Simba le lion et Lula l’ours tournent en rond, le pelage recouvert de boue et d’excréments: ces deux derniers pensionnaires d’un zoo de Mossoul dévasté par les combats sortent enfin de l’oubli.
Une odeur pestilentielle de charognes enveloppe le parc animalier Al-Nour. Pour s’en protéger, le docteur Amir Khalil s’est couvert le nez d’un masque chirurgical. Délicatement, ce vétérinaire remplit des seringues avant de se tourner vers Simba. À l’aide d’une sarbacane, il propulse l’anesthésiant dans le flanc du lion, qui se jette sur les barreaux dans un rugissement impressionnant.
« Personne n’est entré dans ces cages ces dernières semaines. Elles sont très sales. C’est, je crois, inhumain de laisser le roi des animaux dans un tel endroit », se désole le docteur Khalil, membre de l’organisation internationale « Four Paws » (« Quatre pattes »), qui vient en aide aux animaux partout dans le monde.
Au loin, le bruit des bombardements rappelle que les combats se poursuivent à Mossoul, dont la partie orientale a été reprise fin janvier au groupe Etat islamique qui a pris le contrôle de la ville en 2014. « Lorsque la guerre a commencé, la moitié des animaux a disparu », témoigne Abou Omar, le propriétaire du parc. « Certains sont tombés malades et sont morts, d’autres ont mangé les autres parce qu’ils mouraient de faim. Il n’y a que l’ours et le lion qui ont survécu, ainsi que quelques animaux de compagnie à qui nous avons pu trouver des maisons et des fermes d’accueil pour les garder en vie ».
Surnommé en hommage au héros du dessin animé « Le Roi Lion », Simba est désormais étendu sur le sol, vaincu par le produit anesthésiant. « 1, 2 et 3! »: un groupe d’hommes tentent péniblement de soulever le fauve qui reste massif malgré le manque de nourriture. Ils arrivent finalement à le déposer sur une bâche en plastique. « Ca me brise le coeur », souffle Hakam Anas al-Zara, un habitant de 27 ans venu épauler le Dr. Khalil. « Nous ne pouvions pas nous rendre au zoo pendant la guerre à cause de l’EI. Mais nous voila maintenant ».
Vétérinaire de guerre
Sous le regard d’une dizaine d’enfants amusés et de trois soldats curieux, Amir Khalil ausculte le lion pendant que son équipe nettoie la cage. Nul ne tressaille lorsque le bruit sourd d’une explosion interrompt le chant des oiseaux. Il en faut plus pour perturber ce vétérinaire égypto-autrichien de 52 ans habitué des théâtres de guerre. Il s’était déjà rendu en Irak une première fois pendant l’intervention américaine de 2003 pour venir au secours des neuf lions du palais de Saddam Hussein à Bagdad.
Puis il a effectué des missions en Egypte et en Libye pendant la révolution, ainsi qu’au parc animalier de Gaza pendant la guerre en 2014. « Le pire zoo du monde », précise-t-il.
À Mossoul, une ville où une partie de la population ne mange qu’une fois par jour et a un accès très limité aux soins, le Dr. Khalil justifie l’attention portée aux animaux. « Ils ont été retenus captifs à cause de nous et n’ont pas le luxe de pouvoir fuir. Ils méritent que quelqu’un se soucie d’eux », explique-t-il.

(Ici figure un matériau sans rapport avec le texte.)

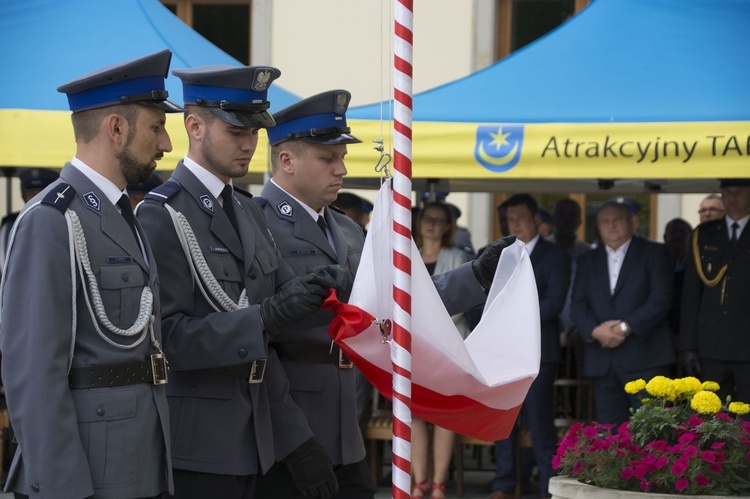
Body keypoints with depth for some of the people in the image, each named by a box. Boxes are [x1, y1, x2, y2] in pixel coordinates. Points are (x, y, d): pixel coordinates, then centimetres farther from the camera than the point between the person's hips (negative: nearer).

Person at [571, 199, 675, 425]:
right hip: (601, 361, 4)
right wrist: (595, 330, -11)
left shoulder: (653, 253, 6)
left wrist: (626, 327, -13)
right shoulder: (587, 261, 18)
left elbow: (661, 299, -4)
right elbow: (577, 306, 10)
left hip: (644, 358, -4)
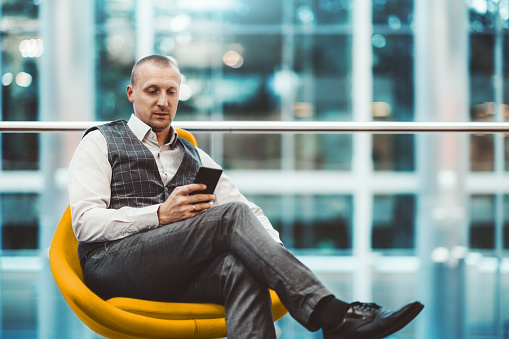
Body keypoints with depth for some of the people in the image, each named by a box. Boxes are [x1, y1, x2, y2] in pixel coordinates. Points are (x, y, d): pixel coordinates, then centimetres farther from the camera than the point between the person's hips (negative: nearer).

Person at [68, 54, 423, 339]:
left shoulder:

Apres Simba, c’est au tour de Lula, l’ours à la fourrure cuivrée, d’être examiné. Le diagnostic tombe: le mammifère « est atteint de diarrhées à cause de la malnutrition, et souffre aux dents, au museau et de lésions cutanées », soupire Amir Khalil. Son organisation compte s’occuper des deux animaux pendant un mois pour qu’ils reçoivent médicaments et nourriture, en espérant que d’ici là le propriétaire du parc trouve les moyens financiers de s’en occuper. Mais au vu de la situation, payer pour visiter le zoo n’est pas la priorité des habitants.
Et dans la partie ouest, toujours aux mains de l’EI, la bataille ne fait que commencer. Mais le propriétaire du parc trépigne déjà d’impatience: son ours mâle se trouve de l’autre côté du fleuve Tigre, et Lula ne l’a pas vu depuis la chute de Mossoul il y a deux ans et demi. « Si Dieu le veut, ils seront bientôt réunis », sourit Abou Omar.